Ah, well that's different of course. All the people that thought it was wrong a minute ago suddenly want him to be an exception. They'll make an exception for all sorts of individuals, actually, when they hear their story. If they gave it enough time, if they stopped to listen, everyone has a story. Even the parasites.
So this is the other view of the whole issue. The view from compassion. The view that doesn't judge people without knowing the details of their situation. The view that says, for fuck's sake it's just a few chocolates. The view that says we give way more than this to the rich, all the time. Yes, WE. We as western society allow more government hand-outs to those who don't need them, than to those who do.
I was actually touched by the idea that a state government, not exactly known for their generosity, would allow this simple treat.

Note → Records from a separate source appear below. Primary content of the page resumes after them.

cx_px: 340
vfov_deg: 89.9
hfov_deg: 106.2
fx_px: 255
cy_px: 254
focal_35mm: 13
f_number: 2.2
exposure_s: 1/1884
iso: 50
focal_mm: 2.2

Oh, and by the way, anyone objecting to the nutritional value, considering we are talking about FOOD stamps.....take a look at what is already permitted to buy with them. Much of it is garbage. If a nutritional expert was to decide what was permitted, and what wasn't, chocolate would be in, and much of the crap would be out. But governments have never been in the business of ensuring that people get good nutrition, despite their claims. All they have ever done is stop people actually starving to death. Malnutrition is allowed.
Finally, when all is said and done, no matter what you think about poor people, whether you are one yourself or not, whether you think they are all parasites or not, this is about their kids. If children are not the innocent parties here then nobody is. They have no say in the matter about their family's income.

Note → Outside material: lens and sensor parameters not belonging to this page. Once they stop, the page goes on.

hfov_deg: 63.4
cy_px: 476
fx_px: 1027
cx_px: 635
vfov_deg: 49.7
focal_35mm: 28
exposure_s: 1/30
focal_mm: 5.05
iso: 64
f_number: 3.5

Even this is not my main point. My point is that it is OK to decide for yourself that you don't need Easter Baskets, but it's not OK to force that opinion onto others. This is the bigger issue. This is the attitude of those right-wing types that I cannot stomach. This lack of compassion, the inability or unwillingness to put themselves in the shoes of others. Especially when they claim to be Christian, and forget simple ideas like "There, but for the grace of God, go I". They forget to be their brother's keeper. They conveniently forget so many aspects of their own religion that ask them to help the poor without judging them or placing conditions on them. Then they look down their noses at us unbelievers. OK.
I will now allow for the fact that the people in the discussion I witnessed, which seemed narrow-minded, uncaring, and uncharitable, are just stupid. That's a harsh word, but there it is. Stupidity is defined as not only not knowing/understanding, but not trying to. And because I would be just as stupid if I didn't allow for the fact that they may be stupid, if you see what I mean, that is the kindest thing I can say. Calling somebody stupid isn't usually considered kind, but I will go further and say, perhaps they can't help it. Perhaps they were raised that way and got bogged down in a culture of the same. Perhaps their lesson is yet to come. Perhaps if I painstakingly explained it to them, they'd get it. Perhaps.
It's obvious to any casual observer that I have a touch of the bleeding heart about me, but I believe that's what happens if you look at all the possibilities. I tend to place altruism above just about anything else, even when at my most cynical, because that's just how I roll. I don't expect everyone else to do so, although it would be nice, but we're all different, and some movers and shakers (that the world needs) achieve stuff that ultimately benefits others despite their personal greed and selfishness, and that's how the world works. It's a funny old world.
I'm just saying that that was quite long enough for that experiment.